006 EDIBLE — SHAY MALT

Buds Digest 006 / edible moments with…

Shay Malt

 

Photographed by ALEXANDER COGGIN

 
 

London nightlife maestro, the ever-energizing SHAY MALT, takes us for a twirl to the venue lav on this pulsating and edging edition of Edible Moments. MALT, the keen audiophile and cultural curator keeps the jokes cracking and the house music flowing while pushing back on some of Buds’ most burning demands.

 
 

“They’re like – okay we want to do an all night techno fetish party – but then freak out if someone is sniffing poppers or getting railed in the toilets.”

 
 

 
 

What are your early party influences?

 

My dad had a really dodgy friend called Terry Semtex who used to take me to illegal raves when I was 15 – so I started quite young. I suppose everything changed for me when I first started coming to London and experiencing big gay clubs like Heaven. I would go to DTPM at Fabric on a Sunday night and be amazed by how many gays there would be in one space, especially on a fucking Sunday night.
============================================================
• **Short exercise 1**
Rewrite the Shay Malt interview passage that begins at the words "006 EDIBLE —" and ends after "most burning demands.", using "legend" in place of "maestro".
• **Short exercise 2**
Write the next part of the Shay Malt interview, picking up after its last sentence.

• **Source material**
============================================================
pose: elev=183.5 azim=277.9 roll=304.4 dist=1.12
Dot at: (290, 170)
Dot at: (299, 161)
============================================================
• **Task response 1**
006 EDIBLE — SHAY MALT

Buds Digest 006 / edible moments with…

Shay Malt

 

Photographed by ALEXANDER COGGIN

 
 

London nightlife legend, the ever-energizing SHAY MALT, takes us for a twirl to the venue lav on this pulsating and edging edition of Edible Moments. MALT, the keen audiophile and cultural curator keeps the jokes cracking and the house music flowing while pushing back on some of Buds’ most burning demands.

• **Task response 2**
 

 

Is weed good for partying?

On its own, no. As part of the cocktail, definitely! 

 

 

What song closes the night for you?



I love a curveball end-of-the-night track. Crush by Jennifer Paige was played as the closing track at Adonis a few months ago and it’s still going round in my mind.

 

 

Where do you see the future of queer nightlife?

 

Now that being ‘queer’ is so mainstream, venues are dying to get in on the action and profit from queer people, but you are restricted as to what you can do. They’re like – okay we want to do an all night techno fetish party – but then freak out if someone is sniffing poppers or getting railed in the toilets. lol. It pisses me off! We need more queer owned, DIY underground spaces. That’s where the future is.

 

 

THC Lube. Thoughts?

I bought some in LA, it was like $80 and didn’t really do anything. So, we would just drink it instead. It would get you so high it actually wasn’t funny. I went to watch Pretty Woman the musical at the Savoy earlier this year. It was probably the worst thing I’ve ever seen. At the interval I remembered I had some of this lube left in my bag so I drank it there. Was quite jokes. Sat in a room of like 800 Take-a Break readers, off my head, singing along to Pretty Woman. Very surreal moment.

 

 
 

Favorite munchies?

 

Ass.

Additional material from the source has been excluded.